Some time ago, I advocated in an article with Neil Stamper the concept of a spiral curriculum.  Over the years this has attracted a lot of attention.  I leave for a meeting of the Japan Society for Medical Education this coming week.  In my plenary talk on the OSCE and Outcome Based Education I have been asked to address the concept of the spiral curriculum.  This week I had an interesting visit from Ian Scott who has had a major role to play in the development of a new medical curriculum at the University of British Columbia.  He tells me a major feature is the concept of a spiral curriculum.  I was particularly interested in the attention being paid in the new UBC curriculum to how the students’ identity as a doctor develops over the curriculum.

We have had excellent feedback from our recent ESME Online Course with a number of enquiries for our next course scheduled for September.  This may include a group of teachers from Cambodia and another group from Saudi Arabia.  The diversity of course participants from around the world is one of the strengths of the programme with the different approaches described challenging participants to think about education in their own context.

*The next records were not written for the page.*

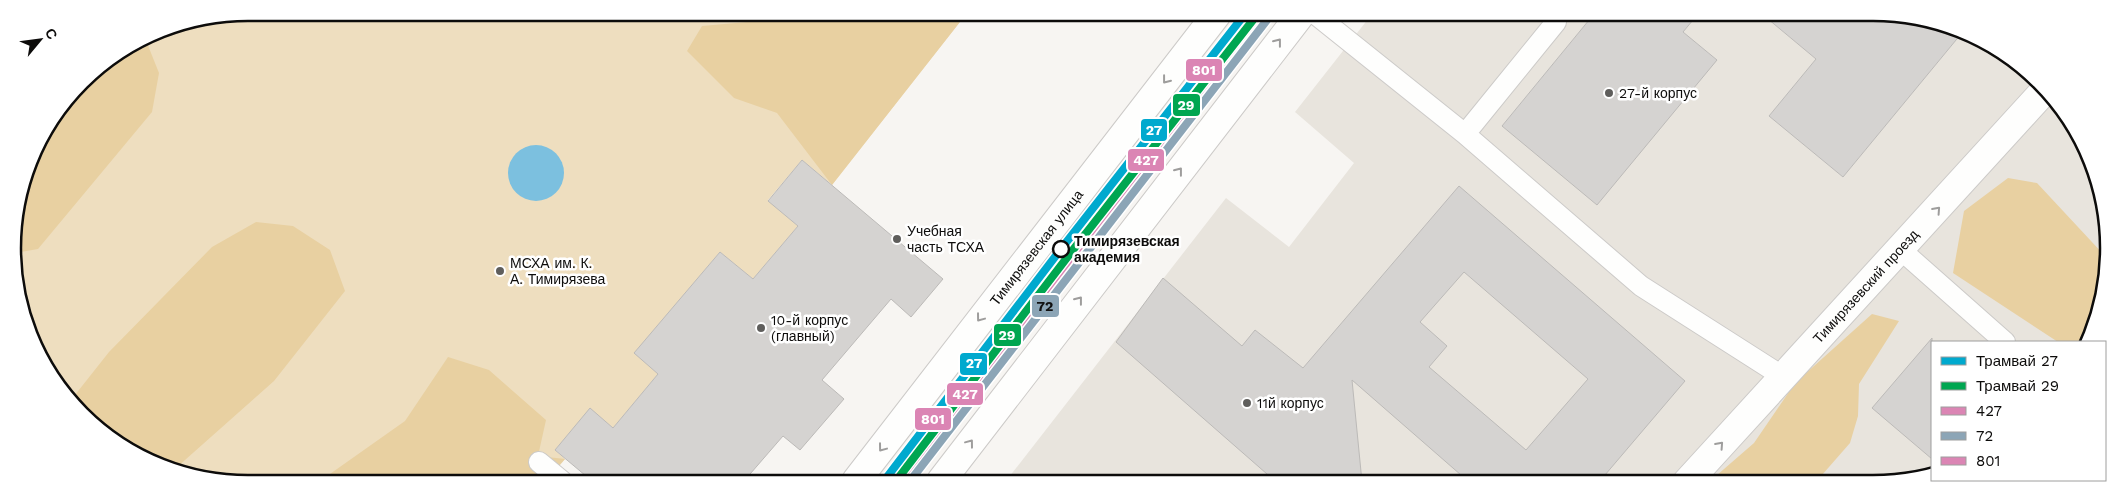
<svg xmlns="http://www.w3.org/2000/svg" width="2121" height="496" viewBox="0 0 2121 496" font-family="'Work Sans',sans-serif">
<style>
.built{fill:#e8e4dd}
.green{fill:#eedebf}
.forest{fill:#e8d0a1}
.water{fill:#7cc0df}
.building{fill:#d5d3d1;stroke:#bcbab8;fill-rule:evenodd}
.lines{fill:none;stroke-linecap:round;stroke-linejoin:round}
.service-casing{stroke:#cccac8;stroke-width:22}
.minor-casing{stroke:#cccac8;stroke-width:30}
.secondary-casing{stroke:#cccac8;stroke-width:30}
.service{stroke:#fefefd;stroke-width:20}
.minor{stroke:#fefefd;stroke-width:28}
.secondary{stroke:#fefefd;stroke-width:28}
.bus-1-casing{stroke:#fff;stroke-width:11}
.bus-2-casing{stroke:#fff;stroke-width:11}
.bus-3-casing{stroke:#fff;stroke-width:11}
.bus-1{stroke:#db85b4;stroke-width:8}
.bus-2{stroke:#8ca5b6;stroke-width:8}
.bus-3{stroke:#db85b4;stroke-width:8}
.tram-1-casing{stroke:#fff;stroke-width:11}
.tram-2-casing{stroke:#fff;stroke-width:11}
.tram-1{stroke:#00a9ce;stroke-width:8}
.tram-2{stroke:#00a651;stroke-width:8}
.oneway{stroke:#9e9d9c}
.poi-dot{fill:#5f5e5c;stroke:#fff;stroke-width:2}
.stop-dot{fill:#fff;stroke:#0d0c0b;stroke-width:2.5}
.labels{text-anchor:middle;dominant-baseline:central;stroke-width:5;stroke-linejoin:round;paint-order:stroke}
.poi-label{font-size:14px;fill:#0d0c0b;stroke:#fff;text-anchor:start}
.stop-label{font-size:14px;font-weight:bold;fill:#0d0c0b;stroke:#fff;text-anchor:start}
.street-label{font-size:14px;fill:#0d0c0b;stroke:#fff}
.rim{fill:none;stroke:#0d0c0b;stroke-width:2.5}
.line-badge{stroke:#fff;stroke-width:2}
.badge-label{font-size:14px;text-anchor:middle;font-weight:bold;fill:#fff}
.pale-badge-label{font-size:14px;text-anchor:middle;font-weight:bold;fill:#111}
</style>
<rect width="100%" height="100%" fill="#f7f5f2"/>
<path class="built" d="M1372,14H1594L1502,126L1597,204L1716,59L1683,32L1698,14H1762L1816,59L1769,116L1843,177L1961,34L1991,44L2060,105L2101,187L2106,279L2087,342H1932V473L1903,482L1006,481L1226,198L1289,247L1354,163L1295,112Z"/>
<path class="green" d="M248,13H967L832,185L802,160L768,200L798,226L753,279L720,252L635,353L658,374L613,428L590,409L555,450L565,459L546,481H217L131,452L61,392L21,309L13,232L93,71L158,30Z"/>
<path class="forest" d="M784,13H967L832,185L777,113L734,98L687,51L702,26L781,19Z
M145,38L159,73L152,112L38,249L15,253L13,232L37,144L93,71Z
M2008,178L2037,183L2105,256L2106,279L2087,342H2058L1953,273L1964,211Z
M256,222L293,226L330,250L345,291L274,381L176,468L131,452L71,400L109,352L212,247Z
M1872,314L1899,321L1859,384L1858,416L1850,443L1822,475L1812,482H1709L1754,443L1795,383Z
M448,357L489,370L546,420L538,456L565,459L546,481H320L405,421Z"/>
<path class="water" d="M508 173a28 28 0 1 1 56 0a28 28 0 1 1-56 0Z"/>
<path class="building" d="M1594,14H1698L1683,32L1717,60L1597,205L1502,126Z
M1762,14L1904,15L1961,34L1843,177L1769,116L1816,59Z
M802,160L943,279L911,317L891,299L822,380L844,399L800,450L783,436L744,481H592L555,450L590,408L613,428L658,374L634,353L720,252L753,279L798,226L768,201Z
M1459,186L1685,381L1599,482H1469L1352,380L1362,482L1275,481L1116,342L1163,278L1242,346L1255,330L1303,368ZM1464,272L1588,379L1526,450L1429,367L1447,346L1420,322Z
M1932,338V459L1872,408Z"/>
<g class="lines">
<defs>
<path id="service" d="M1315,14L1465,134L1641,286L1782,376
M1465,134L1556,22
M1901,250L2005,342
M539,462L562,481
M898,481L1259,14"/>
<g id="minor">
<path id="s1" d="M1687,482L2044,91"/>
</g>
<g id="secondary">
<path id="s2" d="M856,481L1217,14"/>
<path d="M941,481L1301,14"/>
</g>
</defs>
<use href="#service" class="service-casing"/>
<use href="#minor" class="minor-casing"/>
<use href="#secondary" class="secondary-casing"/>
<use href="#service" class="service"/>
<use href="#minor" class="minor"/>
<use href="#secondary" class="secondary"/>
<defs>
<path id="bus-1" d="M898,481L1259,14"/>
<path id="bus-2" d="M910,481L1267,20"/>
<path id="bus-3" d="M890,475L1247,14"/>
</defs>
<use href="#bus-1" class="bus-1-casing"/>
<use href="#bus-2" class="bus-2-casing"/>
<use href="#bus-3" class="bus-3-casing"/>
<use href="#bus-1" class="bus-1"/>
<use href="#bus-2" class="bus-2"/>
<use href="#bus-3" class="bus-3"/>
<defs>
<path id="tram-1" d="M884,481L1061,249L1245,14"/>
<path id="tram-2" d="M896,481L1069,255L1253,20"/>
</defs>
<use href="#tram-1" class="tram-1-casing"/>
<use href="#tram-2" class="tram-2-casing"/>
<use href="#tram-1" class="tram-1"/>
<use href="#tram-2" class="tram-2"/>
</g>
<defs><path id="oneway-chevron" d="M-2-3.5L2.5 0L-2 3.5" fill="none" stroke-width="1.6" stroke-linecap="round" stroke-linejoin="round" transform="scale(1.25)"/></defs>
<g class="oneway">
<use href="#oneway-chevron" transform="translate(1278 42) rotate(-52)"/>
<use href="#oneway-chevron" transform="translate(1166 80) rotate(128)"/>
<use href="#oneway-chevron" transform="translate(1179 171) rotate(-52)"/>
<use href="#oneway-chevron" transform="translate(1937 210) rotate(-48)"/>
<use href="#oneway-chevron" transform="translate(1079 300) rotate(-52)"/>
<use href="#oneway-chevron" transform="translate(980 318) rotate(127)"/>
<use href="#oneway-chevron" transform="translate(970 443) rotate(-53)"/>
<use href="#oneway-chevron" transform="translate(1720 445) rotate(-48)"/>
<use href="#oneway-chevron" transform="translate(882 448) rotate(127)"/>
</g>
<g class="poi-dot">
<circle cx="1609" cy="93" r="5"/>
<circle cx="897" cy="239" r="5"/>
<circle cx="500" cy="271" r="5"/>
<circle cx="761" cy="328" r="5"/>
<circle cx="1247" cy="403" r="5"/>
</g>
<circle class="stop-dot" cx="1061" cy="249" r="8"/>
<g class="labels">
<g class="poi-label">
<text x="1619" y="93">27-й корпус</text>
<text x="907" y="231">Учебная<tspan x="907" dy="16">часть ТСХА</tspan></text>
<text x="510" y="263">МСХА им. К.<tspan x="510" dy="16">А. Тимирязева</tspan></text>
<text x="771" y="320">10-й корпус<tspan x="771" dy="16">(главный)</tspan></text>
<text x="1257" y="403">11й корпус</text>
</g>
<g class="stop-label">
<text x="1074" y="241">Тимирязевская<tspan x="1074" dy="16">академия</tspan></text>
</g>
<g class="street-label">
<text stroke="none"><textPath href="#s2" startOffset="295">Тимирязевская улица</textPath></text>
<text stroke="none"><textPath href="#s1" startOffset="265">Тимирязевский проезд</textPath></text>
</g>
</g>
<path d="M0 0H2121V496H0ZM248 21H1873A227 227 0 0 1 2100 248V248A227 227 0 0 1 1873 475H248A227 227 0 0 1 21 248V248A227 227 0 0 1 248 21Z" fill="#fff" fill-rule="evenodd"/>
<path class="rim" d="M248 21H1873A227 227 0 0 1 2100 248V248A227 227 0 0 1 1873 475H248A227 227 0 0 1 21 248V248A227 227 0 0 1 248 21Z"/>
<g class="line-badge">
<rect x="1185" y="58" width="38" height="24" rx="5" fill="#db85b4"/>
<rect x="1172" y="93" width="29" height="24" rx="5" fill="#00a651"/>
<rect x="1140" y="118" width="28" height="24" rx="5" fill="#00a9ce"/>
<rect x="1127" y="148" width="38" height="24" rx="5" fill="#db85b4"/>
<rect x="1031" y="294" width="29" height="24" rx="5" fill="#8ca5b6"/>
<rect x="993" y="323" width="29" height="24" rx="5" fill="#00a651"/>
<rect x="959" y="352" width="29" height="24" rx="5" fill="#00a9ce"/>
<rect x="946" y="382" width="38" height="24" rx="5" fill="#db85b4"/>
<rect x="914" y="407" width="38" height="24" rx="5" fill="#db85b4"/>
</g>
<g class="badge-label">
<text x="1204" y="75">801</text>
<text x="1186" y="110">29</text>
<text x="1154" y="135">27</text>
<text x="1146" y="165">427</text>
<text x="1007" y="340">29</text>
<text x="974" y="368">27</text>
<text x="965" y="399">427</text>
<text x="933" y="424">801</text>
</g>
<g class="pale-badge-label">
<text x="1045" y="311">72</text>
</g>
<rect x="1931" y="341" width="175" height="140" fill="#ffffff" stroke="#9e9e9d"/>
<rect x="1941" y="357" width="25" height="8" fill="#00a9ce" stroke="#9e9e9d"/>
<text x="1976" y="366" font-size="15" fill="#0d0c0b">Трамвай 27</text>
<rect x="1941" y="382" width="25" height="8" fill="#00a651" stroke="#9e9e9d"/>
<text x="1976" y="391" font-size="15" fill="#0d0c0b">Трамвай 29</text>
<rect x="1941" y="407" width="25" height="8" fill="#db85b4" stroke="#9e9e9d"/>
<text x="1976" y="416" font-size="15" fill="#0d0c0b">427</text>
<rect x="1941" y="432" width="25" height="8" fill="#8ca5b6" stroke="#9e9e9d"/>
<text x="1976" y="441" font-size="15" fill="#0d0c0b">72</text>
<rect x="1941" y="457" width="25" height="8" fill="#db85b4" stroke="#9e9e9d"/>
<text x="1976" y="466" font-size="15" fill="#0d0c0b">801</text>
<g transform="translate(40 40) rotate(61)" stroke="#ffffff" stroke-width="4" paint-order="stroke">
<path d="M0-4L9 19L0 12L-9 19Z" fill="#0d0c0b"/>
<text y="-8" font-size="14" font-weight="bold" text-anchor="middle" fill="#0d0c0b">С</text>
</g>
</svg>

We are now in the final stage of preparation for the AMEE 2015 Conference in Glasgow.  The pre-conference workshops and the conference sessions address many of the current problems and exciting developments in medical education today.  More than 3000 individuals with an interest in education in the healthcare professions from around the world will participate in the conference.  For those not able to be with us in Glasgow we have significantly enhanced what we are offering through AMEE Live Online.  Those enrolled (Register for AMEE Live Online at - http://www.amee.org/shop/amee-live) will be able to join not only the plenary and symposia sessions, comment and ask questions of the speakers but also have access to the ePosters and the full conference programme including abstracts for the short communication and poster sessions.  They will also be able to hear during the conference breaks interviews with conference participants.  A new feature of the meeting this year will be a Writer-in-Residence.  Hedy Wald will capture gems and reflections emerging from the programme and conversations during the meeting.  Another innovation will be a Hackathon which claims to be the best ever Hackathon in medical education bringing together those who have problems but no technology solutions with those who have solutions but no problems.